Nick Colangelo : Yeah, I’d say, from again, our — the main component of our revenue on MACI is really the implant itself, right. And so, we’ve taken typical price increases, as we’ve talked about each year, and we would expect to do that again, next year. I think having an innovative instrument set will help shape sort of the price increase that we would take. And then, we’re still sort of in the process of determining sort of instrument revenue opportunities as well, that obviously would be like our biopsies kits currently where it contributes a little bit of revenue, but is not kind of the main driver for the MACI business.

Samuel Brodovsky: Got it. So then just, I guess, I know it’s early days here, but as we think about the MACI over sort of the medium term, what will be a reasonable expectation for the mix between the traditional sort of open versus arthroscopic revenue mix or implant mix is maybe the better way to frame it over, call it like the next few years here?

Nick Colangelo : Yeah, that is a good question. And you’re right, it is early days. I think it’s important, as Joe mentioned that assuming a Q2 launch, and given the revenue cycle, one — the initial question is going to be, do surgeons kind of look at it prospectively? And maybe I’ll take a step back, as we said earlier, we expected to complete the human factor study in the third quarter, and great job by the team getting that done. We expect, as we said publicly, to submit the prior approval supplement by the end of the year. That’s typically, by statute, a six month review period, although they try to get them done within, in a shorter period of time.
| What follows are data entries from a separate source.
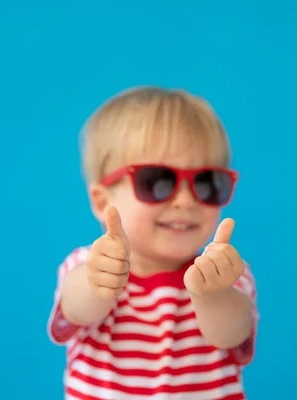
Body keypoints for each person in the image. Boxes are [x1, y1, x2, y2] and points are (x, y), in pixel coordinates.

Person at [47, 86, 259, 400]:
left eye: (206, 182)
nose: (185, 201)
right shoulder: (86, 265)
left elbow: (231, 333)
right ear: (101, 200)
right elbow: (77, 308)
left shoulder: (226, 274)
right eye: (157, 181)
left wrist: (213, 295)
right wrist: (97, 282)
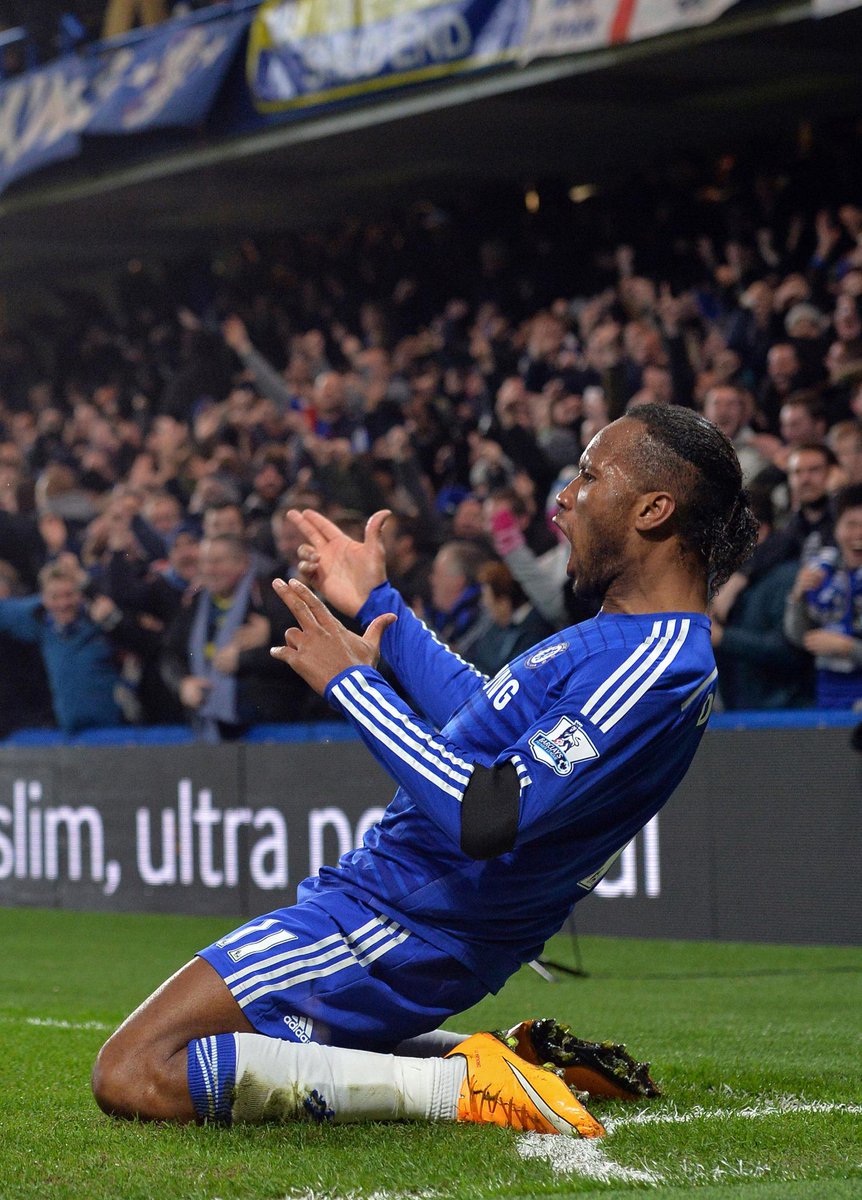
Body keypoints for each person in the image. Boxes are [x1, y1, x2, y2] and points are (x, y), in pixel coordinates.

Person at [92, 404, 755, 1136]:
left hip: (398, 920)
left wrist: (351, 685)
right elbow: (480, 718)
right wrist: (379, 607)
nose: (564, 497)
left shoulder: (657, 661)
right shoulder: (625, 642)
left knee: (135, 1070)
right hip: (415, 919)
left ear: (654, 510)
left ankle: (459, 1085)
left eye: (590, 476)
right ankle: (498, 1059)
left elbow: (489, 813)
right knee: (230, 1050)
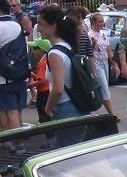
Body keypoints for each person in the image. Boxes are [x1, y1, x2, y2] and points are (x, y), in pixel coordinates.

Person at [0, 0, 30, 132]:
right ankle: (17, 139)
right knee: (18, 112)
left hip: (5, 77)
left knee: (9, 111)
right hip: (21, 74)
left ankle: (16, 141)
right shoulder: (18, 26)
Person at [38, 5, 83, 146]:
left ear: (53, 25)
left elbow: (58, 89)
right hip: (77, 105)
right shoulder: (68, 46)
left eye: (40, 24)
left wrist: (48, 108)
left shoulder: (54, 53)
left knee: (67, 150)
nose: (38, 28)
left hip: (65, 108)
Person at [88, 13, 118, 119]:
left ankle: (89, 109)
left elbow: (108, 50)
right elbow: (88, 52)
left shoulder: (103, 34)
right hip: (96, 64)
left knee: (102, 88)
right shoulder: (90, 35)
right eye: (100, 21)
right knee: (104, 87)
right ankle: (111, 113)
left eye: (102, 21)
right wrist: (93, 44)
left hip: (105, 63)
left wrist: (114, 64)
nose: (102, 23)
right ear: (93, 23)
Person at [27, 38, 52, 123]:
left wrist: (29, 85)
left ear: (41, 50)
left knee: (43, 116)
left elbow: (42, 81)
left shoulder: (41, 63)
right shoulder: (48, 60)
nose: (33, 52)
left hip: (43, 93)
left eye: (34, 49)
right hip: (49, 91)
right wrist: (33, 75)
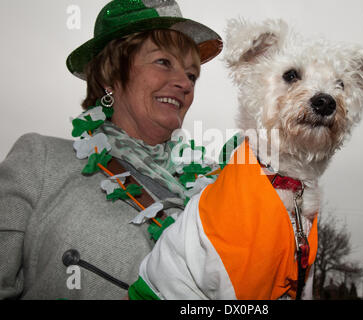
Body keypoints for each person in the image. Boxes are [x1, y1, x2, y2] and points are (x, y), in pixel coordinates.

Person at [0, 0, 222, 300]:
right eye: (163, 62)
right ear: (110, 74)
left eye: (192, 75)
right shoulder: (39, 160)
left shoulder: (216, 187)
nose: (184, 83)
So that’s what kind of gets you to sort of the latter portion of the first half of the year for anticipated approval and launch.

The first question will be, do surgeons kind of look at it prospectively? In other words, now the instruments are available, as patients come in, I’m going to identify patients with 2 square centimeter to 4 square centimeter defects on the femoral condyles, and then you’re kind of into the typical sort of revenue cycle that and when you go from biopsy timing for — going from biopsies to implants, which again, kind of points you towards the back half of the year, and when we think, MACI arthroscopic could start contributing. As you move out into the sort of midterm years, I think it will still it’s to be determined kind of exactly what that mix looks like. If you looked at sort of the addressable market, as we mentioned, the third of the defects fall into that sort of arthroscopic eligible category.

And the rest, kind of fall into sort of the more of the open opportunities via patella defects or larger defects, etc. So, yeah, I think that sort of puts some bounds around what you might think over time, it could end up being.

Samuel Brodovsky: Thanks for taking the questions.

Nick Colangelo : Thank you.

Operator: One moment for the next question. Your next question comes from the line of George Sellers with Stephens Inc. Your line is now open.

George Sellers: Good morning. Thanks for taking the question and congrats on the quarter. Maybe sticking with a question on the arthroscopic delivery option, you touched on some of the regulatory timeline pieces. I’m just curious from a commercialization perspective, you touched on some of the arthroscopic only surgeons, maybe 1000 to 2000 target range, would that imply a few extra sales reps need to be hired? Or how should we think about some of the commercial investments ahead of launching that arthroscopic delivery option?

Nick Colangelo : Yeah, just from a kind of a headcount perspective, we would anticipate adding a relatively small number of support reps and specialists to kind of support the rollout. But again, nothing that sort of would change kind of the margin profile that Joe has been alluding to. So sort of like when we expanded our burn care franchise to support the launch of NexoBrid, somewhere kind of in a similar range, half a dozen to call it a dozen folks over the course of the year.